## Exercise description
Give the records below again in full, exactly as written, but without any images.

(Material for this task Opens)

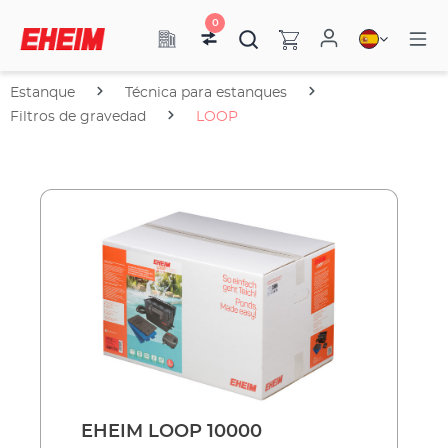
0
Estanque
Técnica para estanques
Filtros de gravedad
LOOP
EHEIM LOOP 10000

(Material for this task Closes)

## Answer to the problem
0
Estanque
Técnica para estanques
Filtros de gravedad
LOOP
EHEIM LOOP 10000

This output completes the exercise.